**WORK ORDER**
In the entries below, begin at the line that has "It is called anti-symmetric if", stop after the line that has "For new features, please", and output those lines exactly with no pictures.

Document images with source code

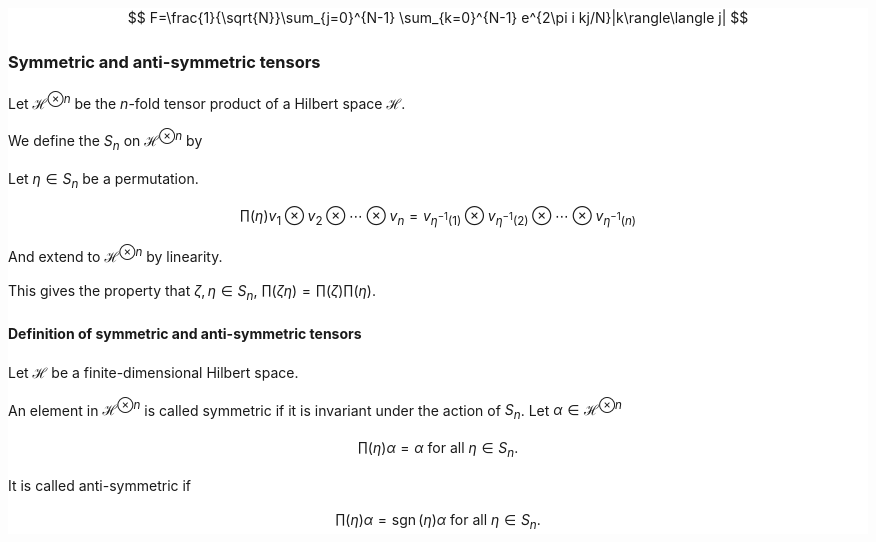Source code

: $$
F=\frac{1}{\sqrt{N}}\sum_{j=0}^{N-1} \sum_{k=0}^{N-1} e^{2\pi i kj/N}|k\rangle\langle j|
$$

### Symmetric and anti-symmetric tensors

Let $\mathscr{H}^{\otimes n}$ be the $n$-fold tensor product of a Hilbert space $\mathscr{H}$.

We define the $S_n$ on $\mathscr{H}^{\otimes n}$ by

Let $\eta\in S_n$ be a permutation.

$$
\prod(\eta)v_1\otimes v_2\otimes \cdots \otimes v_n=v_{\eta^{-1}(1)}\otimes v_{\eta^{-1}(2)}\otimes \cdots \otimes v_{\eta^{-1}(n)}
$$

And extend to $\mathscr{H}^{\otimes n}$ by linearity.

This gives the property that $\zeta,\eta\in S_n$, $\prod(\zeta\eta)=\prod(\zeta)\prod(\eta)$.

#### Definition of symmetric and anti-symmetric tensors

Let $\mathscr{H}$ be a finite-dimensional Hilbert space.

An element in $\mathscr{H}^{\otimes n}$ is called symmetric if it is invariant under the action of $S_n$. Let $\alpha\in \mathscr{H}^{\otimes n}$

$$\prod(\eta)\alpha=\alpha \text{ for all } \eta\in S_n.$$

It is called anti-symmetric if

$$
\prod(\eta)\alpha=\operatorname{sgn}(\eta)\alpha \text{ for all } \eta\in S_n.
$$
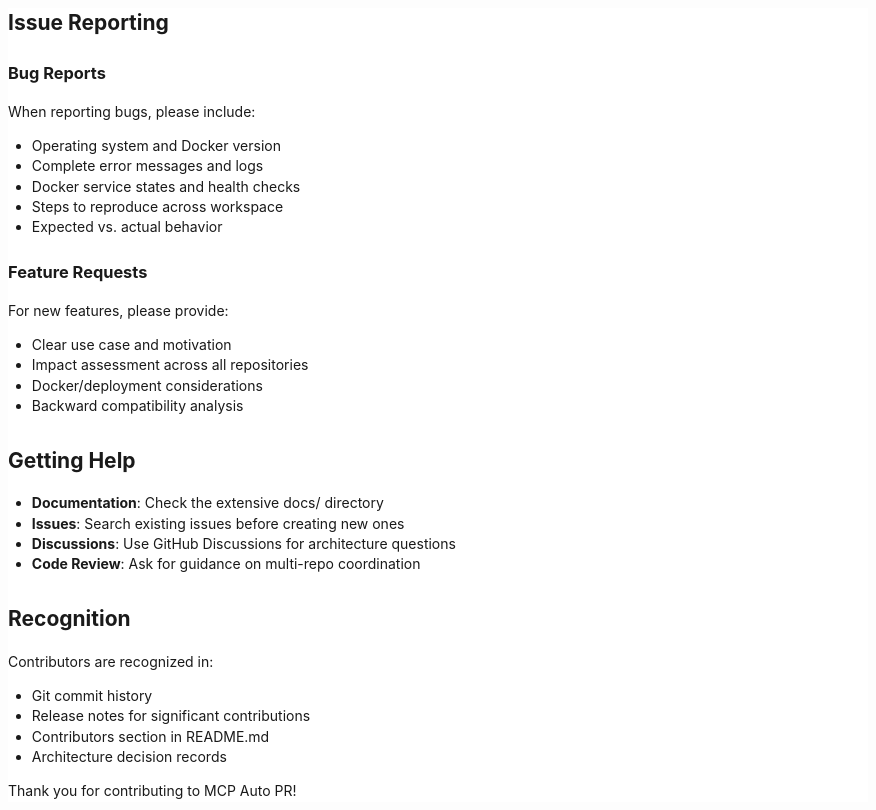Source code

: ## Issue Reporting

### Bug Reports
When reporting bugs, please include:
- Operating system and Docker version
- Complete error messages and logs
- Docker service states and health checks
- Steps to reproduce across workspace
- Expected vs. actual behavior

### Feature Requests
For new features, please provide:
- Clear use case and motivation
- Impact assessment across all repositories
- Docker/deployment considerations
- Backward compatibility analysis

## Getting Help

- **Documentation**: Check the extensive docs/ directory
- **Issues**: Search existing issues before creating new ones
- **Discussions**: Use GitHub Discussions for architecture questions
- **Code Review**: Ask for guidance on multi-repo coordination

## Recognition

Contributors are recognized in:
- Git commit history
- Release notes for significant contributions
- Contributors section in README.md
- Architecture decision records

Thank you for contributing to MCP Auto PR!
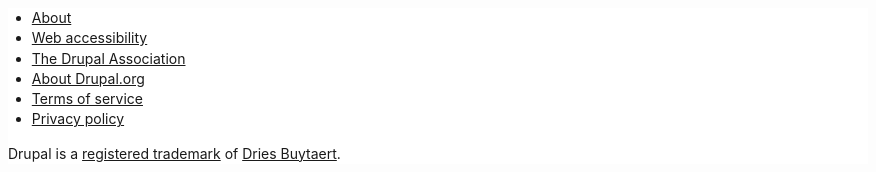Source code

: -   [About](https://drupal.org/about)
-   [Web accessibility](https://drupal.org/about/accessibility "Our committment to accessibility")
-   [The Drupal Association](https://drupal.org/association "About the Drupal Association")
-   [About Drupal.org](https://drupal.org/drupalorg "About Drupal.org")
-   [Terms of service](https://drupal.org/terms "Drupal.org terms of service")
-   [Privacy policy](https://drupal.org/privacy "Drupal.org privacy policy")

Drupal is a [registered trademark](http://drupal.com/trademark) of [Dries Buytaert](http://buytaert.net).


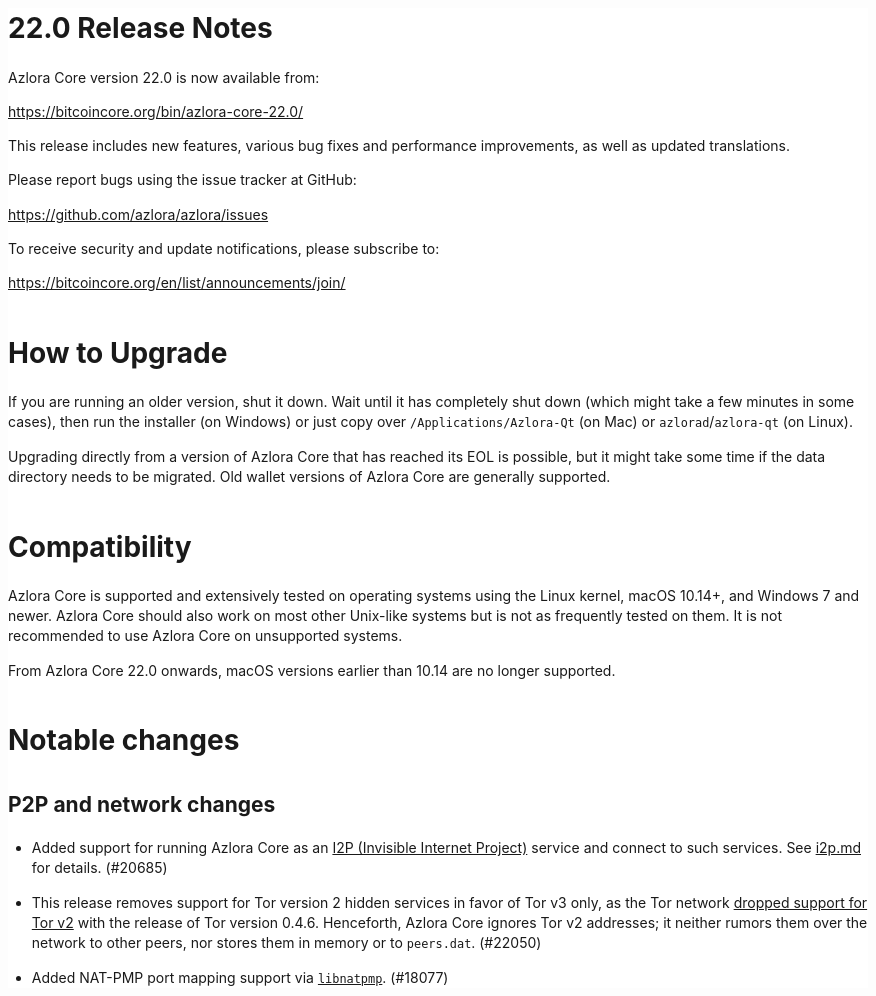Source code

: 22.0 Release Notes
==================

Azlora Core version 22.0 is now available from:

  <https://bitcoincore.org/bin/azlora-core-22.0/>

This release includes new features, various bug fixes and performance
improvements, as well as updated translations.

Please report bugs using the issue tracker at GitHub:

  <https://github.com/azlora/azlora/issues>

To receive security and update notifications, please subscribe to:

  <https://bitcoincore.org/en/list/announcements/join/>

How to Upgrade
==============

If you are running an older version, shut it down. Wait until it has completely
shut down (which might take a few minutes in some cases), then run the
installer (on Windows) or just copy over `/Applications/Azlora-Qt` (on Mac)
or `azlorad`/`azlora-qt` (on Linux).

Upgrading directly from a version of Azlora Core that has reached its EOL is
possible, but it might take some time if the data directory needs to be migrated. Old
wallet versions of Azlora Core are generally supported.

Compatibility
==============

Azlora Core is supported and extensively tested on operating systems
using the Linux kernel, macOS 10.14+, and Windows 7 and newer.  Azlora
Core should also work on most other Unix-like systems but is not as
frequently tested on them.  It is not recommended to use Azlora Core on
unsupported systems.

From Azlora Core 22.0 onwards, macOS versions earlier than 10.14 are no longer supported.

Notable changes
===============

P2P and network changes
-----------------------
- Added support for running Azlora Core as an
  [I2P (Invisible Internet Project)](https://en.wikipedia.org/wiki/I2P) service
  and connect to such services. See [i2p.md](https://github.com/azlora/azlora/blob/22.x/doc/i2p.md) for details. (#20685)
- This release removes support for Tor version 2 hidden services in favor of Tor
  v3 only, as the Tor network [dropped support for Tor
  v2](https://blog.torproject.org/v2-deprecation-timeline) with the release of
  Tor version 0.4.6.  Henceforth, Azlora Core ignores Tor v2 addresses; it
  neither rumors them over the network to other peers, nor stores them in memory
  or to `peers.dat`.  (#22050)

- Added NAT-PMP port mapping support via
  [`libnatpmp`](https://miniupnp.tuxfamily.org/libnatpmp.html). (#18077)
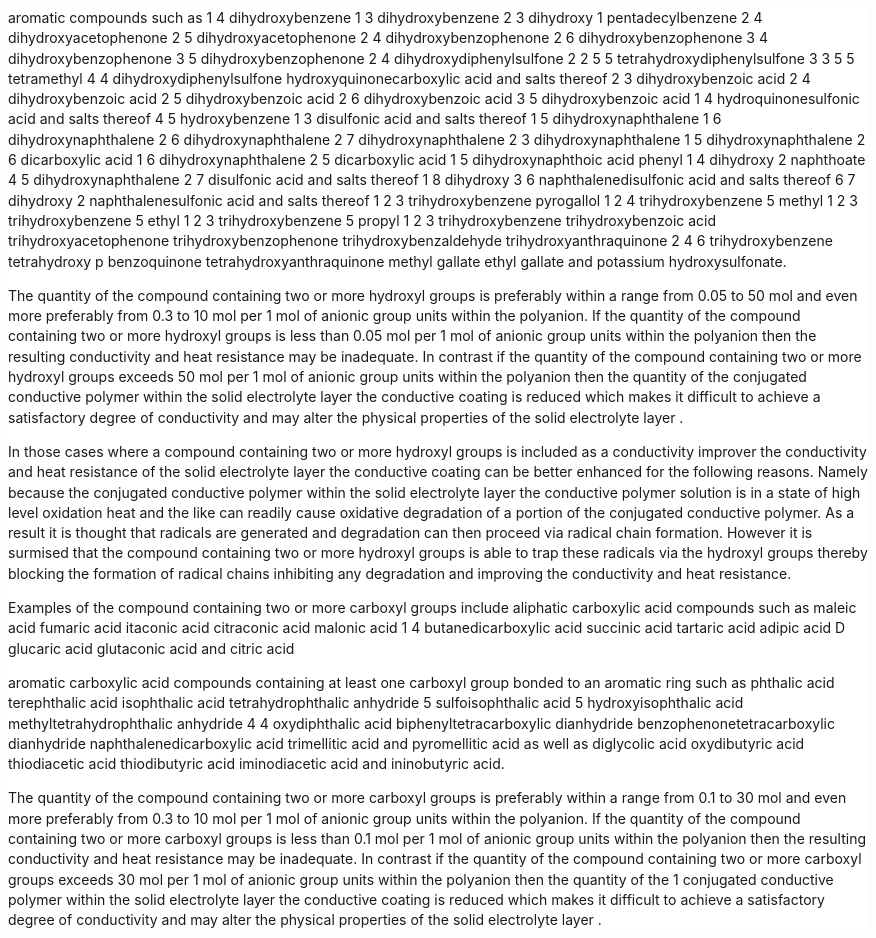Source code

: aromatic compounds such as 1 4 dihydroxybenzene 1 3 dihydroxybenzene 2 3 dihydroxy 1 pentadecylbenzene 2 4 dihydroxyacetophenone 2 5 dihydroxyacetophenone 2 4 dihydroxybenzophenone 2 6 dihydroxybenzophenone 3 4 dihydroxybenzophenone 3 5 dihydroxybenzophenone 2 4 dihydroxydiphenylsulfone 2 2 5 5 tetrahydroxydiphenylsulfone 3 3 5 5 tetramethyl 4 4 dihydroxydiphenylsulfone hydroxyquinonecarboxylic acid and salts thereof 2 3 dihydroxybenzoic acid 2 4 dihydroxybenzoic acid 2 5 dihydroxybenzoic acid 2 6 dihydroxybenzoic acid 3 5 dihydroxybenzoic acid 1 4 hydroquinonesulfonic acid and salts thereof 4 5 hydroxybenzene 1 3 disulfonic acid and salts thereof 1 5 dihydroxynaphthalene 1 6 dihydroxynaphthalene 2 6 dihydroxynaphthalene 2 7 dihydroxynaphthalene 2 3 dihydroxynaphthalene 1 5 dihydroxynaphthalene 2 6 dicarboxylic acid 1 6 dihydroxynaphthalene 2 5 dicarboxylic acid 1 5 dihydroxynaphthoic acid phenyl 1 4 dihydroxy 2 naphthoate 4 5 dihydroxynaphthalene 2 7 disulfonic acid and salts thereof 1 8 dihydroxy 3 6 naphthalenedisulfonic acid and salts thereof 6 7 dihydroxy 2 naphthalenesulfonic acid and salts thereof 1 2 3 trihydroxybenzene pyrogallol 1 2 4 trihydroxybenzene 5 methyl 1 2 3 trihydroxybenzene 5 ethyl 1 2 3 trihydroxybenzene 5 propyl 1 2 3 trihydroxybenzene trihydroxybenzoic acid trihydroxyacetophenone trihydroxybenzophenone trihydroxybenzaldehyde trihydroxyanthraquinone 2 4 6 trihydroxybenzene tetrahydroxy p benzoquinone tetrahydroxyanthraquinone methyl gallate ethyl gallate and potassium hydroxysulfonate.

The quantity of the compound containing two or more hydroxyl groups is preferably within a range from 0.05 to 50 mol and even more preferably from 0.3 to 10 mol per 1 mol of anionic group units within the polyanion. If the quantity of the compound containing two or more hydroxyl groups is less than 0.05 mol per 1 mol of anionic group units within the polyanion then the resulting conductivity and heat resistance may be inadequate. In contrast if the quantity of the compound containing two or more hydroxyl groups exceeds 50 mol per 1 mol of anionic group units within the polyanion then the quantity of the conjugated conductive polymer within the solid electrolyte layer the conductive coating is reduced which makes it difficult to achieve a satisfactory degree of conductivity and may alter the physical properties of the solid electrolyte layer .

In those cases where a compound containing two or more hydroxyl groups is included as a conductivity improver the conductivity and heat resistance of the solid electrolyte layer the conductive coating can be better enhanced for the following reasons. Namely because the conjugated conductive polymer within the solid electrolyte layer the conductive polymer solution is in a state of high level oxidation heat and the like can readily cause oxidative degradation of a portion of the conjugated conductive polymer. As a result it is thought that radicals are generated and degradation can then proceed via radical chain formation. However it is surmised that the compound containing two or more hydroxyl groups is able to trap these radicals via the hydroxyl groups thereby blocking the formation of radical chains inhibiting any degradation and improving the conductivity and heat resistance.

Examples of the compound containing two or more carboxyl groups include aliphatic carboxylic acid compounds such as maleic acid fumaric acid itaconic acid citraconic acid malonic acid 1 4 butanedicarboxylic acid succinic acid tartaric acid adipic acid D glucaric acid glutaconic acid and citric acid 

aromatic carboxylic acid compounds containing at least one carboxyl group bonded to an aromatic ring such as phthalic acid terephthalic acid isophthalic acid tetrahydrophthalic anhydride 5 sulfoisophthalic acid 5 hydroxyisophthalic acid methyltetrahydrophthalic anhydride 4 4 oxydiphthalic acid biphenyltetracarboxylic dianhydride benzophenonetetracarboxylic dianhydride naphthalenedicarboxylic acid trimellitic acid and pyromellitic acid as well as diglycolic acid oxydibutyric acid thiodiacetic acid thiodibutyric acid iminodiacetic acid and ininobutyric acid.

The quantity of the compound containing two or more carboxyl groups is preferably within a range from 0.1 to 30 mol and even more preferably from 0.3 to 10 mol per 1 mol of anionic group units within the polyanion. If the quantity of the compound containing two or more carboxyl groups is less than 0.1 mol per 1 mol of anionic group units within the polyanion then the resulting conductivity and heat resistance may be inadequate. In contrast if the quantity of the compound containing two or more carboxyl groups exceeds 30 mol per 1 mol of anionic group units within the polyanion then the quantity of the 1 conjugated conductive polymer within the solid electrolyte layer the conductive coating is reduced which makes it difficult to achieve a satisfactory degree of conductivity and may alter the physical properties of the solid electrolyte layer .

**WRITTEN REPLY**
It is called anti-symmetric if

$$
\prod(\eta)\alpha=\operatorname{sgn}(\eta)\alpha \text{ for all } \eta\in S_n.
$$
Source code

: ## Issue Reporting

### Bug Reports
When reporting bugs, please include:
- Operating system and Docker version
- Complete error messages and logs
- Docker service states and health checks
- Steps to reproduce across workspace
- Expected vs. actual behavior

### Feature Requests
For new features, please provide:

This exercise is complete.